L’assiette de la taxe commune télévisuelle se trouve donc élargie et le fonctionnement du compte de soutien de 1959 modernisé. Le taux de la taxe est variable et progressif. Il différencie les éditeurs des distributeurs de services de télévision :
→ concernant les éditeurs, l’assiette de la taxe porte sur le montant hors TVA des recettes publicitaires et de parrainage (après abattement de 4% pour frais de régie), du produit de la redevance audiovisuelle et du produit des appels téléphoniques et des envois de sms afférents aux programmes TV proposés. Le taux de cette taxe est unique dans ce cas et s’élève à 5,5% lorsque l’assiette de la taxe est supérieure à 11 000 000€. Pour les services de TMP et pour les services diffusés en haute définition, le taux sera respectivement majoré de 0,1 et de 0,2%.
→ concernant les distributeurs, l’assiette se base sur le montant hors TVA des abonnements et des autres services de télévision (ex Vod) avec un taux progressif (et plafonné à 4,5% à partir de 10 000 000€ encaissés) en fonction de l’assiette de la taxe, afin de ne pas léser les petits opérateurs dans le secteur de la télévision.
Cependant, pour les offres triple-play, l’assiette de la taxe se base sur la seule part de l’abonnement correspondant au service de télévision. En contrepartie d’une TVA à taux réduit à 5,5% sur la moitié de l’abonnement, les FAI ont accepté de participer à la taxe commune télévisuelle à hauteur de 50% de l’abonnement global. En 2007, une hausse de la TVA au taux normal de 19,6% sur l’ensemble du forfait triple-play (sans pour autant revoir la base de la taxe COSIP) a poussé la société Free à proposer une option tv à 1,99€ afin de contrer les augmentations de prix liées à la hausse de TVA.

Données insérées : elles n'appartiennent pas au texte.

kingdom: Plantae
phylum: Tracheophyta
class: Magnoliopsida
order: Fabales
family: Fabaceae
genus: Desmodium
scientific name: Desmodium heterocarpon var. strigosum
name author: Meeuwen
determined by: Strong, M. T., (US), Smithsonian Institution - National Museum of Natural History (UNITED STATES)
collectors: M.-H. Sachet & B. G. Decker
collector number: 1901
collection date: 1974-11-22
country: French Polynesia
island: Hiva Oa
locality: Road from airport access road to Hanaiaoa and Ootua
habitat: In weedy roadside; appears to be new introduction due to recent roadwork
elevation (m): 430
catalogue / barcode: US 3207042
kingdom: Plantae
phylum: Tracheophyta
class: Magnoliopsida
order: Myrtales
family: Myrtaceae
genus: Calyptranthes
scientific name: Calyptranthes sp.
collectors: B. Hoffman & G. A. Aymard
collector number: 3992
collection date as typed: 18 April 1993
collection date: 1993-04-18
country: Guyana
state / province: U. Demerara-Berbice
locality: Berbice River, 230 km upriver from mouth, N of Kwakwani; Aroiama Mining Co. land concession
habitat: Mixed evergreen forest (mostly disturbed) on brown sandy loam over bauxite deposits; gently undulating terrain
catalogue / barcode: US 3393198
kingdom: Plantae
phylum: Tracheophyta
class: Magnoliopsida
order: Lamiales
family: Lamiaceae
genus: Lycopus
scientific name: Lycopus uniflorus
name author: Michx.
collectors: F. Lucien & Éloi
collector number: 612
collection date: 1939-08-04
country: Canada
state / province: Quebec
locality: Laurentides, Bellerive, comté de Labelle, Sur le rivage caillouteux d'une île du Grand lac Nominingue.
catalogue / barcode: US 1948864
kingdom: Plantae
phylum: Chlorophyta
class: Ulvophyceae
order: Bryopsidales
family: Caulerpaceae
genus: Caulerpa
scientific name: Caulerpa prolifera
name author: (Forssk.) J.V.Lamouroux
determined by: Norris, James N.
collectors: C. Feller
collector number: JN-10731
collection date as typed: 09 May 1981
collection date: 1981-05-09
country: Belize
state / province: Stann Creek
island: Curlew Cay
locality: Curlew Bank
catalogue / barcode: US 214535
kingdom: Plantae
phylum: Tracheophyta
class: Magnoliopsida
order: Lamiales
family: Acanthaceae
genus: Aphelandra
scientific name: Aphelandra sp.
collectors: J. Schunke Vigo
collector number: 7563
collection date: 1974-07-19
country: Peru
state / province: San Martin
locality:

Ainsi, Free n’était redevable de la taxe commune télévisuelle que sur la base du prix de cette option et payait moins que ses homologues. Afin de contrer le contournement de Free vis-à-vis de sa contribution à la taxe commune télévisuelle, un amendement « anti-free » a été adopté par la loi de finances pour 2012 afin de centraliser la taxe COSIP à tout abonnement mobile ou fixe et non plus uniquement à la partie TV. Les FAI craignent d’être taxés plus lourdement, et la Fédération française des télécoms souligne que contrairement au budget prévisionnel, la taxe commune télévisuelle dépassera sans doute les 300 millions d’euros, alors que l’amendement plafonne le versement de la taxe au CNC à 229 millions d’euros. Il s’agit aussi de savoir à quoi va servir l’excédent des recettes de cette taxe initialement réservée au soutien de l’industrie cinématographique et audiovisuelle. Enfin, une sanction de la France par la Cour de justice de l’Union européenne pourrait être envisagée.